Haussmann se llamaba a sí mismo «Artista Demoledor»: destruyó el París viejo y construyó el nuevo. La demolición del Teatro Nacional construido en 1842 marca el fin de la vieja ciudad colonial que Díaz llevaba años derribando calle a calle y piedra sobre piedra para darle lugar a la nueva Ciudad de México que aún no ha desaparecido del todo.
En 1903 el arquitecto Adamo Boari, encargado de la construcción del Palacio Postal, ese lugar donde muchas veces mi madre depositó las cartas que le escribía a mi hermano, presentó a la Secretaría de Comunicación y Obras Públicas un proyecto para la edificación del teatro nacional. El calvario del nuevo teatro, que se inauguró hasta el año de 1934, empezó con un presupuesto mal hecho. Boari firmó un documento en el cual explicaba que con 4 millones 200 mil pesos construiría Bellas Artes en cuatro años. Nueve años después, se había gastado el triple del presupuesto. Durante los primeros treinta años del siglo XX, el Palacio de Bellas Artes fue un símbolo de la Ciudad de México: un sueño inacabado interrumpido por una guerra civil. En ese tiempo, una ciudad creció alrededor de ese monumento puesto en el altar del porfiriato.
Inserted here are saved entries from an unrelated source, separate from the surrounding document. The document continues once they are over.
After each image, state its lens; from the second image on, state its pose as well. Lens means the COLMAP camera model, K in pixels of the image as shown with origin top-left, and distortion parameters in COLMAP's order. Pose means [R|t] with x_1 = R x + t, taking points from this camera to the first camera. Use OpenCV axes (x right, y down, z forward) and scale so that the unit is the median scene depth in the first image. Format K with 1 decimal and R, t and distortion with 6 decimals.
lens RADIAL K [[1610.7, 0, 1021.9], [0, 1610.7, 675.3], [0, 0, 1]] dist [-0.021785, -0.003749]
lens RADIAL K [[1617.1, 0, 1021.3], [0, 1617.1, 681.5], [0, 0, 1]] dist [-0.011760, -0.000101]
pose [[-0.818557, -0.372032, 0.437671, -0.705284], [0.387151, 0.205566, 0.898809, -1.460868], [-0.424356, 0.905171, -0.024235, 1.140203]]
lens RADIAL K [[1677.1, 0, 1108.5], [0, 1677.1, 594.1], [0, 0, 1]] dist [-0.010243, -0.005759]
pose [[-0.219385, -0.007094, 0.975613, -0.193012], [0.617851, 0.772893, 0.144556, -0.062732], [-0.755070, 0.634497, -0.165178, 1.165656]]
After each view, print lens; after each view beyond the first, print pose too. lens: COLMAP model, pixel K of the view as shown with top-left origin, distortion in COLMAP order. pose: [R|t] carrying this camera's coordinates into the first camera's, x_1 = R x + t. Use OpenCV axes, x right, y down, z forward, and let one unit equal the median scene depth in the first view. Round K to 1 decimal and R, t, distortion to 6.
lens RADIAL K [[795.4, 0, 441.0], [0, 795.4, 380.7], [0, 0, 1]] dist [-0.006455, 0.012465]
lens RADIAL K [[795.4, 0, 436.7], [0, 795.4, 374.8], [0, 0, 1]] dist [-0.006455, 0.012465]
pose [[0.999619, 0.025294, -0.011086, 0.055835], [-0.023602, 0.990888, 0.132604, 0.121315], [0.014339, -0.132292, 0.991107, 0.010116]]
Toda esta historia entraba en el estuche de las frases que escuché en la avenida Cinco de Mayo. Mi padre también fue un artista demoledor. A su modo, demolió una vieja familia y construyó sobre los escombros una nueva, pero no sabía a dónde llevarla o con qué recursos fincarla en la vida.
Siempre volví a la casa de las cuatro mujeres y a las telenovelas. Cuco Sánchez amaba a Sonia Furió, pero ésta lo despreciaba porque era pobre, lo humillaba y él se refugiaba en el cariño de una ciega, vecina de su departamento, ella era Lupita Lara. Lupe, personaje que interpretaba Cuco, trabajaba en la construcción de la línea 1 del metro, la obra que transformó a la Ciudad de México y que empezó cuando el regente Corona del Rosal inauguró las obras en el año de 1969.
—Ya va a empezar Fallaste corazón. —Suspensión total de actividades y a cantar: «Y tú que te creíste / el rey de todo el mundo / y tú que nunca fuiste / capaz de perdonar».
Por cierto, guardé para mi padre el secreto de la señora Ingelmo, una brasa en el alma, si se me permite la cursilería de fuego. Nunca le dije nada a mi madre, pero me apegué más que nunca a sus faldas y a las de mis hermanas.
Así conocí el efecto sedante de la mentira y el dolor de la lealtad.